**Lesetext**
Ethik ist nicht erbaulich

Nur unter diesen Voraussetzungen würde man der Sache der Ethik und der Situation in der Gesellschaft gerecht werden. Es kann zwar nicht Aufgabe des Ethikunterrichts sein, bessere Menschen zu schaffen oder bestimmte, oft auch vom Zeitgeist abhängige Wertvorstellungen zu indoktrinieren; es kann auch nicht Aufgabe des Ethikunterrichts sein, eine Wohlfühlatmosphäre mit Selbstverwirklichungsangeboten und Toleranzrhetorik zu erzeugen.

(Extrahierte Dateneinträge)
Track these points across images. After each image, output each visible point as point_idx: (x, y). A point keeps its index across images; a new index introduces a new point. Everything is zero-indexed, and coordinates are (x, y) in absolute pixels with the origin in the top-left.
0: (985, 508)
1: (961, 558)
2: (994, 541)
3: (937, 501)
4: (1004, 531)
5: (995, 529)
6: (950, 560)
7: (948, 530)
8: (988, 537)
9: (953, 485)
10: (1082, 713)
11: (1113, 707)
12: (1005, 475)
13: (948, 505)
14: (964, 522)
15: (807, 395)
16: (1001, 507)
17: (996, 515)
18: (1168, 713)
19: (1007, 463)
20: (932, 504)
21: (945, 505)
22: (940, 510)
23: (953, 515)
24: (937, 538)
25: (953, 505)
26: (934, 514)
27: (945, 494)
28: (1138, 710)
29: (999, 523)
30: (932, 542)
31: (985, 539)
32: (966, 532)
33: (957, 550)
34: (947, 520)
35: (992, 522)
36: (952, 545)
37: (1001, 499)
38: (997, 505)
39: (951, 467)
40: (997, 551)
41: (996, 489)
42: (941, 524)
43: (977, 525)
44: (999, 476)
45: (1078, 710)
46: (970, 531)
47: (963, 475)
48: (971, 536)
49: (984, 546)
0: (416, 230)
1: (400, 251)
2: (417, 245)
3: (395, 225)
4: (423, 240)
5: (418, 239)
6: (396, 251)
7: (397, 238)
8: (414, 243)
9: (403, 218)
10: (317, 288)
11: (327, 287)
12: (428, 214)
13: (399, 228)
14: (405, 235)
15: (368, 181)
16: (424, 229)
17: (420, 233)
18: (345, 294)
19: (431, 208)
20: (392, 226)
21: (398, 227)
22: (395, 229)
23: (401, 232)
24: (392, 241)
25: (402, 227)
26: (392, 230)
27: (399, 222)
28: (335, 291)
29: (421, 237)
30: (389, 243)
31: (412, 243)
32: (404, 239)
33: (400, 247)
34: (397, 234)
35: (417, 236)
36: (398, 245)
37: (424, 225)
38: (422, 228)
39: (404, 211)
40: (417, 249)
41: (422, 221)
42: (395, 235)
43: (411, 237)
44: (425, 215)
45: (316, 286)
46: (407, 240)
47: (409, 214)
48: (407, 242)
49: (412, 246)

...

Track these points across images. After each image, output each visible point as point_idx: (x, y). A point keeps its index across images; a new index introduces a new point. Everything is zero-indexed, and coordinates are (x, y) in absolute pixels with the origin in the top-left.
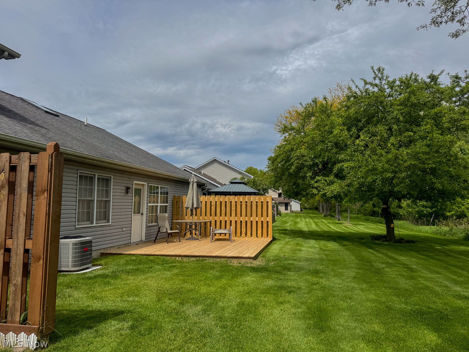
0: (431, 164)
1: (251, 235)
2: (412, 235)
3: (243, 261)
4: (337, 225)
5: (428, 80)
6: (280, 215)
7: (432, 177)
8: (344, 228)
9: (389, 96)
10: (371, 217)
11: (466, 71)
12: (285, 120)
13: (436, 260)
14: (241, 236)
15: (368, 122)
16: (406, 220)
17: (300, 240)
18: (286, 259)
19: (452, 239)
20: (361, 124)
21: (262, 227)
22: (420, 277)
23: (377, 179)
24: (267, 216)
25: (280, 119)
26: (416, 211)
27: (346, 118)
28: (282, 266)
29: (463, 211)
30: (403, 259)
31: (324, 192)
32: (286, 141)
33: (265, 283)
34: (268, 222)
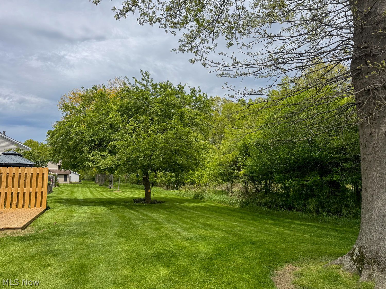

**Arbeitsauftrag 1**
Gib bitte den Abschnitt des Lesetexts von „Ethik ist nicht“ bis einschließlich „Toleranzrhetorik zu erzeugen.“ wörtlich wieder.
**Arbeitsauftrag 2**
Welche Atmosphäre zu erzeugen, ist laut Lesetext nicht Aufgabe des Ethikunterrichts?

**Deine Lösung 1**
Ethik ist nicht erbaulich

Nur unter diesen Voraussetzungen würde man der Sache der Ethik und der Situation in der Gesellschaft gerecht werden. Es kann zwar nicht Aufgabe des Ethikunterrichts sein, bessere Menschen zu schaffen oder bestimmte, oft auch vom Zeitgeist abhängige Wertvorstellungen zu indoktrinieren; es kann auch nicht Aufgabe des Ethikunterrichts sein, eine Wohlfühlatmosphäre mit Selbstverwirklichungsangeboten und Toleranzrhetorik zu erzeugen.

**Deine Lösung 2**
Eine Wohlfühlatmosphäre mit Selbstverwirklichungsangeboten und Toleranzrhetorik.